#### [TASK TO COMPLETE]
Repeat the rows word for word, from the first line through the line that contains "genus: Perotis".

#### [DATASET EXCERPTS]
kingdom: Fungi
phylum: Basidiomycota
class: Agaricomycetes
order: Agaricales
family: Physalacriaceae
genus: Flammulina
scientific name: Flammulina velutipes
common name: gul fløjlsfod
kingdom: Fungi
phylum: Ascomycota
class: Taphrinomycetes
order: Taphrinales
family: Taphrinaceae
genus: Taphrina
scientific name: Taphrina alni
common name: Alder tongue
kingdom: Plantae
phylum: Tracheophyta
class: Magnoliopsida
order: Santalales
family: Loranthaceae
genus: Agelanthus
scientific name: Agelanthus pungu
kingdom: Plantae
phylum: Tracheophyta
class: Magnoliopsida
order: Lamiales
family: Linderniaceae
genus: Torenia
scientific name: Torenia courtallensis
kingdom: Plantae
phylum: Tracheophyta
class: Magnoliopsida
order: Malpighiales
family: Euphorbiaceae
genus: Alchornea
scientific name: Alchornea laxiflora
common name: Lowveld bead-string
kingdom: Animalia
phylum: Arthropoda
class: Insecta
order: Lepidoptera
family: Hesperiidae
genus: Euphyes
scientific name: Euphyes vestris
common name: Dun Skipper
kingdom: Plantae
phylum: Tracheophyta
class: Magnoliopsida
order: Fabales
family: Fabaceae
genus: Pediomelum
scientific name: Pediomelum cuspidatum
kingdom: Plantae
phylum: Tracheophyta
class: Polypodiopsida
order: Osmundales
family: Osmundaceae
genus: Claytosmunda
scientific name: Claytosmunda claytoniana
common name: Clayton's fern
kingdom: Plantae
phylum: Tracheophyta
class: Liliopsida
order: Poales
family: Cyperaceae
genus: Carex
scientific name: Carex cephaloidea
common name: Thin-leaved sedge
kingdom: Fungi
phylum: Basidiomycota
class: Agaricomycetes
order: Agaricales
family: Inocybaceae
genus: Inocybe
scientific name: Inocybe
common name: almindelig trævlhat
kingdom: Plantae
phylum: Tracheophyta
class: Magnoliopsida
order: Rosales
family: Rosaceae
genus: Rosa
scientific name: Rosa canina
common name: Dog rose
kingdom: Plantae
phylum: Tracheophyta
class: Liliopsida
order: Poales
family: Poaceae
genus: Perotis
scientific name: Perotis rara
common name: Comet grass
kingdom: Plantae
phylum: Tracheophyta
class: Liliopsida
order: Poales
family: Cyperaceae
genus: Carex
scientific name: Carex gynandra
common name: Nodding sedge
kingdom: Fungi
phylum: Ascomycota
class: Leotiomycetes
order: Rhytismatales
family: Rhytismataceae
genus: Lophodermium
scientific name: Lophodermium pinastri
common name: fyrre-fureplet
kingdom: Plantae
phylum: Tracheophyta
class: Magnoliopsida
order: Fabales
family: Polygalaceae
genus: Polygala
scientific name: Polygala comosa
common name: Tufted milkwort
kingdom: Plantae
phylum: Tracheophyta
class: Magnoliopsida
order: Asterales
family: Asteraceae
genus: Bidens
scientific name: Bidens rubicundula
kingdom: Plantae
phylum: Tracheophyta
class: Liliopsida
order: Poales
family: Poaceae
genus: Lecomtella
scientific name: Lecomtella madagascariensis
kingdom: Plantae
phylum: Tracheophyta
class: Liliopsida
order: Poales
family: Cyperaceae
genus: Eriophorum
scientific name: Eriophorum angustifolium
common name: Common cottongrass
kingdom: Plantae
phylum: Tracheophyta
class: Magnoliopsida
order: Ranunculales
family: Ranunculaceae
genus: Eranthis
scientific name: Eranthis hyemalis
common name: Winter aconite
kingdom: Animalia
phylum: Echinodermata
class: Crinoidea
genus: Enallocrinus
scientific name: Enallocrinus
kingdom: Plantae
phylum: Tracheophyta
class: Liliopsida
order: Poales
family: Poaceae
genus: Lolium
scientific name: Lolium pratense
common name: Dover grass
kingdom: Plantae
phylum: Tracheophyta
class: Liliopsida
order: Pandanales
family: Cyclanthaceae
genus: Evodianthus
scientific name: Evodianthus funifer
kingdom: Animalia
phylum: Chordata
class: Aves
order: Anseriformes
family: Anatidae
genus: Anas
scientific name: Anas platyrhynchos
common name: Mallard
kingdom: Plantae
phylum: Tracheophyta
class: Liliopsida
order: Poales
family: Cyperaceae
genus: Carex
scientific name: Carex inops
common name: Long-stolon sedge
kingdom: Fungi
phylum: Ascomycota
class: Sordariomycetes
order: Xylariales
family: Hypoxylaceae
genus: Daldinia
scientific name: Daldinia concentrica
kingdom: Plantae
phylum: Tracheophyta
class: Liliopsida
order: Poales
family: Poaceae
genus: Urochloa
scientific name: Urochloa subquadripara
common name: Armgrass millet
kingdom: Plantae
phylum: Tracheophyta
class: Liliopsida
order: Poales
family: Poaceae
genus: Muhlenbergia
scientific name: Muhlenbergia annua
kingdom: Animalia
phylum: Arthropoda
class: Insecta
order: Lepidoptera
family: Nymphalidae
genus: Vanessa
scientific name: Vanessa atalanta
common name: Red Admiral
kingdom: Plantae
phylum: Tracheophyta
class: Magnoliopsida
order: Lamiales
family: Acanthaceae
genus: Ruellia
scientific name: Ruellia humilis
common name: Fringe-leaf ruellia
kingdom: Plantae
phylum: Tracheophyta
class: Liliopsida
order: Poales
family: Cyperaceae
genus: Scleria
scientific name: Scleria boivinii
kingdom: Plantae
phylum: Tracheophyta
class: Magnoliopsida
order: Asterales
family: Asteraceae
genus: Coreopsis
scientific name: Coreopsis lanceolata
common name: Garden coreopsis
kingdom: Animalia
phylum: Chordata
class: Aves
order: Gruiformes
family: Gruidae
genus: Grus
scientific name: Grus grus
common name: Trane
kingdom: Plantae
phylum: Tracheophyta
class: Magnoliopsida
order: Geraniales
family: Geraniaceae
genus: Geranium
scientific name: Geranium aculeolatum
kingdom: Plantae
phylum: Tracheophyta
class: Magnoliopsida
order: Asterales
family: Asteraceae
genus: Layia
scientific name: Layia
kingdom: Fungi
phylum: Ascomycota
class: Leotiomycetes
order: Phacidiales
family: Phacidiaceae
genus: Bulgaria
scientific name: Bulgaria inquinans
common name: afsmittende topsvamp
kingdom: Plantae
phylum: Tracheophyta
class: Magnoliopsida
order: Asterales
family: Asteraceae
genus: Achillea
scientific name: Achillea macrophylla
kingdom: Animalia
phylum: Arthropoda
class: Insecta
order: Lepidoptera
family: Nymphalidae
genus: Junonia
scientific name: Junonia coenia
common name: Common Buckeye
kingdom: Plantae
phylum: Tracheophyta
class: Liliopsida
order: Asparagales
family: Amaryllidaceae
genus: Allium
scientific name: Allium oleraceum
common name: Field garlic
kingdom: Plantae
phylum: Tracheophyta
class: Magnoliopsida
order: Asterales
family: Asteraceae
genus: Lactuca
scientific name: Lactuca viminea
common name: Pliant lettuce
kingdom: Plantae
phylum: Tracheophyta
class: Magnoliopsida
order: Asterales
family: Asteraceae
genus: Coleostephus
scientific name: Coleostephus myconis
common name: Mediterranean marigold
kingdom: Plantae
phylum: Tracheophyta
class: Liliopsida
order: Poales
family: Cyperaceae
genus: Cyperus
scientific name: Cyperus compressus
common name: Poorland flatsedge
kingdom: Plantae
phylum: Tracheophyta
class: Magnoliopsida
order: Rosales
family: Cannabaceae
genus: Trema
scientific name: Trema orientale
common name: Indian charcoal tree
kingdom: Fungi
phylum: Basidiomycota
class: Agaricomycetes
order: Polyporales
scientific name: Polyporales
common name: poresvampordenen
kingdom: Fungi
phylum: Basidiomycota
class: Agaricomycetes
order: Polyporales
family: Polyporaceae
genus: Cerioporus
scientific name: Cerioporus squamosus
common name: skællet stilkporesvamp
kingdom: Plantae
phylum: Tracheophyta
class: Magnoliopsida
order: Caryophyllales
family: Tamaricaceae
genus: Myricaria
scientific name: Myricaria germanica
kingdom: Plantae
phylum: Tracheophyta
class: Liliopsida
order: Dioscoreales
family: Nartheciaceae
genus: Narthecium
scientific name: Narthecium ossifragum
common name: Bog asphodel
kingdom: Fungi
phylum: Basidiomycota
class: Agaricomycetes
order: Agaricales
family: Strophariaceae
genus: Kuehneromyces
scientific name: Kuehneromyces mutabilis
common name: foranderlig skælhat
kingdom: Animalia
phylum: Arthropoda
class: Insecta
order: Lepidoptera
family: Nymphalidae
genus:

#### [EXERCISE ANSWER]
kingdom: Fungi
phylum: Basidiomycota
class: Agaricomycetes
order: Agaricales
family: Physalacriaceae
genus: Flammulina
scientific name: Flammulina velutipes
common name: gul fløjlsfod
kingdom: Fungi
phylum: Ascomycota
class: Taphrinomycetes
order: Taphrinales
family: Taphrinaceae
genus: Taphrina
scientific name: Taphrina alni
common name: Alder tongue
kingdom: Plantae
phylum: Tracheophyta
class: Magnoliopsida
order: Santalales
family: Loranthaceae
genus: Agelanthus
scientific name: Agelanthus pungu
kingdom: Plantae
phylum: Tracheophyta
class: Magnoliopsida
order: Lamiales
family: Linderniaceae
genus: Torenia
scientific name: Torenia courtallensis
kingdom: Plantae
phylum: Tracheophyta
class: Magnoliopsida
order: Malpighiales
family: Euphorbiaceae
genus: Alchornea
scientific name: Alchornea laxiflora
common name: Lowveld bead-string
kingdom: Animalia
phylum: Arthropoda
class: Insecta
order: Lepidoptera
family: Hesperiidae
genus: Euphyes
scientific name: Euphyes vestris
common name: Dun Skipper
kingdom: Plantae
phylum: Tracheophyta
class: Magnoliopsida
order: Fabales
family: Fabaceae
genus: Pediomelum
scientific name: Pediomelum cuspidatum
kingdom: Plantae
phylum: Tracheophyta
class: Polypodiopsida
order: Osmundales
family: Osmundaceae
genus: Claytosmunda
scientific name: Claytosmunda claytoniana
common name: Clayton's fern
kingdom: Plantae
phylum: Tracheophyta
class: Liliopsida
order: Poales
family: Cyperaceae
genus: Carex
scientific name: Carex cephaloidea
common name: Thin-leaved sedge
kingdom: Fungi
phylum: Basidiomycota
class: Agaricomycetes
order: Agaricales
family: Inocybaceae
genus: Inocybe
scientific name: Inocybe
common name: almindelig trævlhat
kingdom: Plantae
phylum: Tracheophyta
class: Magnoliopsida
order: Rosales
family: Rosaceae
genus: Rosa
scientific name: Rosa canina
common name: Dog rose
kingdom: Plantae
phylum: Tracheophyta
class: Liliopsida
order: Poales
family: Poaceae
genus: Perotis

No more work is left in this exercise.